REQUEST
Within the records, which lines hold the string "ENABLE"? Report each one by copying it.
DATASET RECORDS Block Start
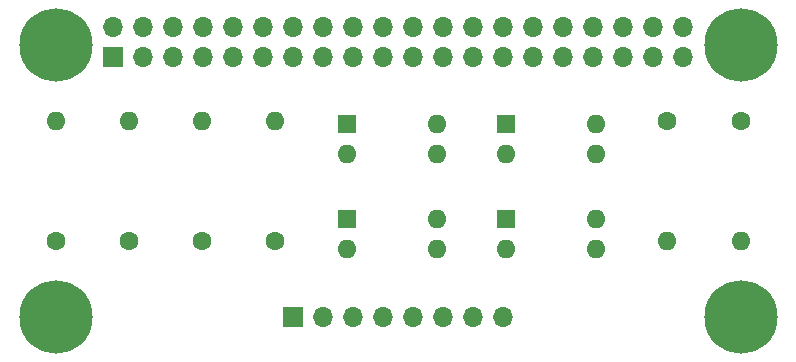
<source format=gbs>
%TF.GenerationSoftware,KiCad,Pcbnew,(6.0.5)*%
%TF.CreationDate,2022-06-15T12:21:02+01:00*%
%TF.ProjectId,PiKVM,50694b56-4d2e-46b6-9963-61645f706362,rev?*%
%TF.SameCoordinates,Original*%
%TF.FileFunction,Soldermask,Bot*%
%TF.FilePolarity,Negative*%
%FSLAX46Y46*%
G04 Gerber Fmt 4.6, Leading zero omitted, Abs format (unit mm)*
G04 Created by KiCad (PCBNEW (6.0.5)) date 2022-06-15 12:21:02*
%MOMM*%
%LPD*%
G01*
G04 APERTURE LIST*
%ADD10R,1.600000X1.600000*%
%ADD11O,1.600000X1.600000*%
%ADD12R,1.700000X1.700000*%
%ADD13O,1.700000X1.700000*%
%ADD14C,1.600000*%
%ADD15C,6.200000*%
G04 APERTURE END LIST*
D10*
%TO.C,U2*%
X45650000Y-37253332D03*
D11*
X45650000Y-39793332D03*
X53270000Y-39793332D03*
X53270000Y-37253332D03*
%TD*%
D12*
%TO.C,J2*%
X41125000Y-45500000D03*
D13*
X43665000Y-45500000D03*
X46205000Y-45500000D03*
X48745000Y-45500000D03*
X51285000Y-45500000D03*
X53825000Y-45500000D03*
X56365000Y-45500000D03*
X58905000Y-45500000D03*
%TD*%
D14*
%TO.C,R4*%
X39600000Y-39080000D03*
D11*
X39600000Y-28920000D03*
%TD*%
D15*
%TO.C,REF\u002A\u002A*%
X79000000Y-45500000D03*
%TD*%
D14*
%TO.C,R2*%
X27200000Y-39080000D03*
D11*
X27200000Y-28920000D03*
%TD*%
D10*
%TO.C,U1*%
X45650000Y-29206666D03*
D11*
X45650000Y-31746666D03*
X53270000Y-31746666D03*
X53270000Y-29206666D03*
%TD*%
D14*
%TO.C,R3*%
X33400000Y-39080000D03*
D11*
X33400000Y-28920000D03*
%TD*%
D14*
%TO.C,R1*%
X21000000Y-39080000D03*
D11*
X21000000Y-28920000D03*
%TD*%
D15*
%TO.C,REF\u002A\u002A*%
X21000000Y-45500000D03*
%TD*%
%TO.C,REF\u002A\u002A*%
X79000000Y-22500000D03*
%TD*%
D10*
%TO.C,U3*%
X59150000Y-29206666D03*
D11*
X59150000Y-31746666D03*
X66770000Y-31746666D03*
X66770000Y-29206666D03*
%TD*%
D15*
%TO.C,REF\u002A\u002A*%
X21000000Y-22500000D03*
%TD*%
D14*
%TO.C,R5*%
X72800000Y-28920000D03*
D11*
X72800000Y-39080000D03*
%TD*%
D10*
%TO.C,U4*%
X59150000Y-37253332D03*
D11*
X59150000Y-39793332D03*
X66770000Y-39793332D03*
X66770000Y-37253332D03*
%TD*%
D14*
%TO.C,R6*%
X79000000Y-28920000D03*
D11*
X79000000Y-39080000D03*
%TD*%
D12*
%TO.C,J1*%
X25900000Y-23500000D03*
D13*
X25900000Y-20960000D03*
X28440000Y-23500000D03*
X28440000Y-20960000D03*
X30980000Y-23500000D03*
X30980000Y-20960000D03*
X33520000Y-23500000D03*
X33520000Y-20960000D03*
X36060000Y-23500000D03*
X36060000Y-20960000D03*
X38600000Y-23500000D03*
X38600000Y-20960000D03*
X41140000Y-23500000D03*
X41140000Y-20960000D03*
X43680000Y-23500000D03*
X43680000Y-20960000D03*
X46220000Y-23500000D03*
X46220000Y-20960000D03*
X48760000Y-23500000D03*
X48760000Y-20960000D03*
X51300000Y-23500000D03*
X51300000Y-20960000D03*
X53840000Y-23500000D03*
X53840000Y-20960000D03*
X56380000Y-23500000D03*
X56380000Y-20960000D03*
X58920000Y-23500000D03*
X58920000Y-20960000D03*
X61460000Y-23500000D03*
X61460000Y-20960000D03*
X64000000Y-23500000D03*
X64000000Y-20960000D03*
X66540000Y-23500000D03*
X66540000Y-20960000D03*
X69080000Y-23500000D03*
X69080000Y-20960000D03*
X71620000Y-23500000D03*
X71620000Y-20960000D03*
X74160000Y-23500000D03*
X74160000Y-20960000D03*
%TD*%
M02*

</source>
DATASET RECORDS Block End
DATASET RECORDS Block Start
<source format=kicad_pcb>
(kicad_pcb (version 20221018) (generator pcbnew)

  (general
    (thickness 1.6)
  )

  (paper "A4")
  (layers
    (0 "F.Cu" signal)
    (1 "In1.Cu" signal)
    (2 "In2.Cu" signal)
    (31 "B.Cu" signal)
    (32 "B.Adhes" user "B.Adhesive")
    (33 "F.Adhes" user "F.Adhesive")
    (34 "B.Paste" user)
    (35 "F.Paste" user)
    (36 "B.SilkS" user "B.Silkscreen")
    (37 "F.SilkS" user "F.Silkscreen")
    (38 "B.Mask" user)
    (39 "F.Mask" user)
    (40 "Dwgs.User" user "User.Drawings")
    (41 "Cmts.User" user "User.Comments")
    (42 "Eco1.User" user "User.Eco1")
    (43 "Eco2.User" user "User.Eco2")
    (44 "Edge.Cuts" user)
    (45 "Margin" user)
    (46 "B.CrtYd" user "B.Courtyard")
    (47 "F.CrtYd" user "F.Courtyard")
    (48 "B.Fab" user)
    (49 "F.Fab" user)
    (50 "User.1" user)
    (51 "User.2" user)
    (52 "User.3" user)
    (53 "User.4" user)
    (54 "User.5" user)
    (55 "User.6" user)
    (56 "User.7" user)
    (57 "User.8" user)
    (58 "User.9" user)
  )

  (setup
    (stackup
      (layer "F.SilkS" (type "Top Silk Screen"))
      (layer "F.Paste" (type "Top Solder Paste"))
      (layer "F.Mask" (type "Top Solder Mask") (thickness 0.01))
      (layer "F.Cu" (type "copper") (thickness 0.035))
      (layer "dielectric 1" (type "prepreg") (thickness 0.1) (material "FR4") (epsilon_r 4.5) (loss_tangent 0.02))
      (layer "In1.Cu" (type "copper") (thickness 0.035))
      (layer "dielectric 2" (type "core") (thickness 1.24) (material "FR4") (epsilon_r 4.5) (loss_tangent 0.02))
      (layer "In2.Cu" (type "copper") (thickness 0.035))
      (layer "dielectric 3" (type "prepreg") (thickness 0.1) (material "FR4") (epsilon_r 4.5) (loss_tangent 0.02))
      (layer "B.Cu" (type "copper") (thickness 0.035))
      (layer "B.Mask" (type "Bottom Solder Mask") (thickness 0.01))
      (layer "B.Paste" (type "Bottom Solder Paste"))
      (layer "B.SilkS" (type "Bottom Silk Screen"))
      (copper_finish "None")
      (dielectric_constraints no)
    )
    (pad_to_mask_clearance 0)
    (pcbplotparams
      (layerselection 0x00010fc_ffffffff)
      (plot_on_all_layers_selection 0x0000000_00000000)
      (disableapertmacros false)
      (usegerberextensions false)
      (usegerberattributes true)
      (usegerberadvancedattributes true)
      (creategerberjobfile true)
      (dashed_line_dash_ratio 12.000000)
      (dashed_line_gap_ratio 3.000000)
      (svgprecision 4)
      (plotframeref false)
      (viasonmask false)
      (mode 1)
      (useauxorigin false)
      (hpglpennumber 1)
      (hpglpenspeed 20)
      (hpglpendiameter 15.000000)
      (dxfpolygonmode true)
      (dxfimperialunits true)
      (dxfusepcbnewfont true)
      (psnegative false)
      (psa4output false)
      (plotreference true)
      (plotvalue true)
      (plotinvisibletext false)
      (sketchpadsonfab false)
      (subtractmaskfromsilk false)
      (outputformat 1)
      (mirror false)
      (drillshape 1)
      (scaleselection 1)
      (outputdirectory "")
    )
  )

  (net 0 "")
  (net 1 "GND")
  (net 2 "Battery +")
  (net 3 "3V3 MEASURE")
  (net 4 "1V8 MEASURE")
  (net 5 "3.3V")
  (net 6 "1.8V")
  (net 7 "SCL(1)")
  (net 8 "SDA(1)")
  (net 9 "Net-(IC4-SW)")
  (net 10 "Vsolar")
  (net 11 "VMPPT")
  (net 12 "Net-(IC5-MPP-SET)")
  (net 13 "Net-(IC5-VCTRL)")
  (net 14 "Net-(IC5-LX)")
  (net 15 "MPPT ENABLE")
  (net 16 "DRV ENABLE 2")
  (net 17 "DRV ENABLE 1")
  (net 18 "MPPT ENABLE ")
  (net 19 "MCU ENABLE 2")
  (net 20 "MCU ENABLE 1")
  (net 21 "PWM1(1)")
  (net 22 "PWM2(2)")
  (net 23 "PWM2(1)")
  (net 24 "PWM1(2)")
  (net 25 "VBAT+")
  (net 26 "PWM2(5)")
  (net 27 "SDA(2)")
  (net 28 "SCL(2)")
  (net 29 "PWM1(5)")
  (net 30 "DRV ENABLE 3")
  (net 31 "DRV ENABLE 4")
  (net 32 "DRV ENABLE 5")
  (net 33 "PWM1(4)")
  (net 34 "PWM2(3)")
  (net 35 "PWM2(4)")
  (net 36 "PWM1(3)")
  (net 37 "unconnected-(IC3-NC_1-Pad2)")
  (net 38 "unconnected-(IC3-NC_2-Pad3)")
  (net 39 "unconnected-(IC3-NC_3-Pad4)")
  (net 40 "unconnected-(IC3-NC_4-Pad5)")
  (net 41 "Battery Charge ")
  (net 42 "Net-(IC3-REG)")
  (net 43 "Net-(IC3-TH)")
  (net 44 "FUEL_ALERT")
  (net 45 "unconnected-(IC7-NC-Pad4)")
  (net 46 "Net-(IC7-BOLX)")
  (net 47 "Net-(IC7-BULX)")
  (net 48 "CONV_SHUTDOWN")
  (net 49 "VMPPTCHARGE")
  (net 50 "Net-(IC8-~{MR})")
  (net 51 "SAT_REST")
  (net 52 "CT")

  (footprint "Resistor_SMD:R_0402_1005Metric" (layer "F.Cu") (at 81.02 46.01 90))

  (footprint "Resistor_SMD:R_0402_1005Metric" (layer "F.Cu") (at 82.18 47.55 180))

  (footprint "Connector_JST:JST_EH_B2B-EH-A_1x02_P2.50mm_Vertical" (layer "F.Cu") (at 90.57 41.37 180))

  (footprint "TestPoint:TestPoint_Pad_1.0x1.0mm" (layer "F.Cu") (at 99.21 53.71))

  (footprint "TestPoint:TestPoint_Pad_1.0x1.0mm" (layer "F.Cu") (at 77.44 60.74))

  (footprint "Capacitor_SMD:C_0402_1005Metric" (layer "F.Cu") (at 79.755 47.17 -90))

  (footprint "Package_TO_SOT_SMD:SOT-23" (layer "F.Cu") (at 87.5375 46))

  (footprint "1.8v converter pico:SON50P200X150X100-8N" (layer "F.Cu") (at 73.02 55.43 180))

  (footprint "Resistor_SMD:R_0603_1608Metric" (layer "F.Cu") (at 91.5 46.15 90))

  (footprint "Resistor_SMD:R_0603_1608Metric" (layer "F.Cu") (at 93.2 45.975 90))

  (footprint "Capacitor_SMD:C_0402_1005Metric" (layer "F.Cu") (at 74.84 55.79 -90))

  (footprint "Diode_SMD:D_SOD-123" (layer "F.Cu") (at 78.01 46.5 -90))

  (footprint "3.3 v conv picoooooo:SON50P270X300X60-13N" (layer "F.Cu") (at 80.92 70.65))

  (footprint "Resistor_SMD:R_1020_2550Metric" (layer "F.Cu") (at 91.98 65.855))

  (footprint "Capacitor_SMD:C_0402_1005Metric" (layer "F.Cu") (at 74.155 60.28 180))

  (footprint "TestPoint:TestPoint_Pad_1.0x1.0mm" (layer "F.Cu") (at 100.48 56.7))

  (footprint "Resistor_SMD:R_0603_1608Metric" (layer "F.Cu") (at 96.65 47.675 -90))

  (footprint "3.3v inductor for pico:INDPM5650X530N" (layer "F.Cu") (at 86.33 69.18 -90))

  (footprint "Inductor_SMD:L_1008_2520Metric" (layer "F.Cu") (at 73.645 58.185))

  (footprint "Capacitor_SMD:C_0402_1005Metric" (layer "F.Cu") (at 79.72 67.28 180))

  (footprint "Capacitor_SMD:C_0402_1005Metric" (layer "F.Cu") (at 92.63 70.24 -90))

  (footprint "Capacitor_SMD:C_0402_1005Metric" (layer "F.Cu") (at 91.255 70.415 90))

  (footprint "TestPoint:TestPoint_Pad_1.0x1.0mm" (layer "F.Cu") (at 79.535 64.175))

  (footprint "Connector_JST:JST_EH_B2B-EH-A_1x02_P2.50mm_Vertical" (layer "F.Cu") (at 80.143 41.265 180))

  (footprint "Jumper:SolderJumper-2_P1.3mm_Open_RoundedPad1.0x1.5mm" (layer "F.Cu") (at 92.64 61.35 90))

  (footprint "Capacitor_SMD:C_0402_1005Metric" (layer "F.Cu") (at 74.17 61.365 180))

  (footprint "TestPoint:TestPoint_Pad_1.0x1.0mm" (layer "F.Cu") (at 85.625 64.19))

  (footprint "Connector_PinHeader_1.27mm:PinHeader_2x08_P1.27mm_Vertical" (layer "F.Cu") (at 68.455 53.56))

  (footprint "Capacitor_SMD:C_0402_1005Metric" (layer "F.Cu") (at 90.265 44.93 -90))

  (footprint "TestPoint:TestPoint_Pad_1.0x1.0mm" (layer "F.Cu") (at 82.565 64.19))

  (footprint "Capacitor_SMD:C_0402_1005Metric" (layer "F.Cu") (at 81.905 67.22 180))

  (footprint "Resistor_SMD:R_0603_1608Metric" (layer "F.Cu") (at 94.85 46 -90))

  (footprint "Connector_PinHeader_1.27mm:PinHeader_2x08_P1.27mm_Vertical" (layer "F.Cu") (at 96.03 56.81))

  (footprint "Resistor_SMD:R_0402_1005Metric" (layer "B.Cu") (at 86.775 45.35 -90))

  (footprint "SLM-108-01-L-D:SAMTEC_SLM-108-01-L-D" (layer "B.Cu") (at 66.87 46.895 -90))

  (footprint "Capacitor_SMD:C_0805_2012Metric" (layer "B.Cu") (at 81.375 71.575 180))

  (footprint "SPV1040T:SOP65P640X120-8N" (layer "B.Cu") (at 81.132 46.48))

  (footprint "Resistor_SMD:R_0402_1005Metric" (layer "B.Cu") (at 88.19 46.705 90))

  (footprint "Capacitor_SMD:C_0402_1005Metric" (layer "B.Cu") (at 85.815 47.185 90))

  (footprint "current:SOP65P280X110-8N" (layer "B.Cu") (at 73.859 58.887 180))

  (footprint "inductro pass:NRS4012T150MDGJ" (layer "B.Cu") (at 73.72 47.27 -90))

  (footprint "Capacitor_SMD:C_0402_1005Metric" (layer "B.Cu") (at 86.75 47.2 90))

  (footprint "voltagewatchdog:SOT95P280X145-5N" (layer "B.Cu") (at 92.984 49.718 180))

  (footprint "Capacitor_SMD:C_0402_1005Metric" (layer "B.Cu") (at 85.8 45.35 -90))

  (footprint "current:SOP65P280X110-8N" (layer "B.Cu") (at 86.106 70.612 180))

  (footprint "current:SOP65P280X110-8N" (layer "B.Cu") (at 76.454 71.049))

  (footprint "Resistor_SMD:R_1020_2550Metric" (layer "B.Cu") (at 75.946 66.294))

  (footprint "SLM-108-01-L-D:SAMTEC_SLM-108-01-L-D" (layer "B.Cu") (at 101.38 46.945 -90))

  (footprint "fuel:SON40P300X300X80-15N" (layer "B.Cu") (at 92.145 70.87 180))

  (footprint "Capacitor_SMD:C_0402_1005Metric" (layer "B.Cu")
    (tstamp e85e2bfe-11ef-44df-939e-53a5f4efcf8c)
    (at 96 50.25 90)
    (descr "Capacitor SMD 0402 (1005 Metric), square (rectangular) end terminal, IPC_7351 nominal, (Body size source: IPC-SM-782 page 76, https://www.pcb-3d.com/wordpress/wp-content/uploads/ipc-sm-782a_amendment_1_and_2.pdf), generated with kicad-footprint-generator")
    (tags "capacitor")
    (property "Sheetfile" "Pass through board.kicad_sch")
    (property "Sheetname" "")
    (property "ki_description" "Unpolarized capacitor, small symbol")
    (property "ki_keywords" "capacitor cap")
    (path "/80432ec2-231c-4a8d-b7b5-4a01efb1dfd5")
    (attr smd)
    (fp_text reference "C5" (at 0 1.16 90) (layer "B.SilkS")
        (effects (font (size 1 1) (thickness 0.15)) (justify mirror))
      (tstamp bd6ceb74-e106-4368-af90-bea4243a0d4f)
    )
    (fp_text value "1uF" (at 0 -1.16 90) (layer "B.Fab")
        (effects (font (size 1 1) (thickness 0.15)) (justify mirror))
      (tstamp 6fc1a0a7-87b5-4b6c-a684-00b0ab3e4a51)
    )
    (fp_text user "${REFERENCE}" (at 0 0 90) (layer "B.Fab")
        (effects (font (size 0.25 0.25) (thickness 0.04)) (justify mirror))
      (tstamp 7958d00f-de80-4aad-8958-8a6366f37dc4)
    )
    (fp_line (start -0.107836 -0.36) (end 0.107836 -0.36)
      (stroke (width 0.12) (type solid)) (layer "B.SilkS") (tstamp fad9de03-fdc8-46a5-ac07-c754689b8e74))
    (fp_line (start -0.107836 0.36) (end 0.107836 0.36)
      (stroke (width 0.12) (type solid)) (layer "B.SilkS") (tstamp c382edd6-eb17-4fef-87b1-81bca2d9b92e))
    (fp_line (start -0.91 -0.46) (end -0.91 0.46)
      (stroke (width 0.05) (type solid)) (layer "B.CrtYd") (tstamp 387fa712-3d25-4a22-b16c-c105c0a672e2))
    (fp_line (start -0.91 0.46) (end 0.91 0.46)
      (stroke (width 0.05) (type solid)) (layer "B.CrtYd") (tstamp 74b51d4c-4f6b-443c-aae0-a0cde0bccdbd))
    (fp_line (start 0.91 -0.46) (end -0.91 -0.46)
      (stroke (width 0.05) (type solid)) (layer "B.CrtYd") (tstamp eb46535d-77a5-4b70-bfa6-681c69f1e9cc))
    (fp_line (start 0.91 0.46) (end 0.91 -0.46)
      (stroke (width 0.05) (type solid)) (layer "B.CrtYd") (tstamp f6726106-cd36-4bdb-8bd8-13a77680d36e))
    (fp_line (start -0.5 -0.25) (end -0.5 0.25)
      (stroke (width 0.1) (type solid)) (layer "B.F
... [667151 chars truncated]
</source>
DATASET RECORDS Block End
ANSWER SECTION
  (net 15 "MPPT ENABLE")
  (net 16 "DRV ENABLE 2")
  (net 17 "DRV ENABLE 1")
  (net 18 "MPPT ENABLE ")
  (net 19 "MCU ENABLE 2")
  (net 20 "MCU ENABLE 1")
  (net 30 "DRV ENABLE 3")
  (net 31 "DRV ENABLE 4")
  (net 32 "DRV ENABLE 5")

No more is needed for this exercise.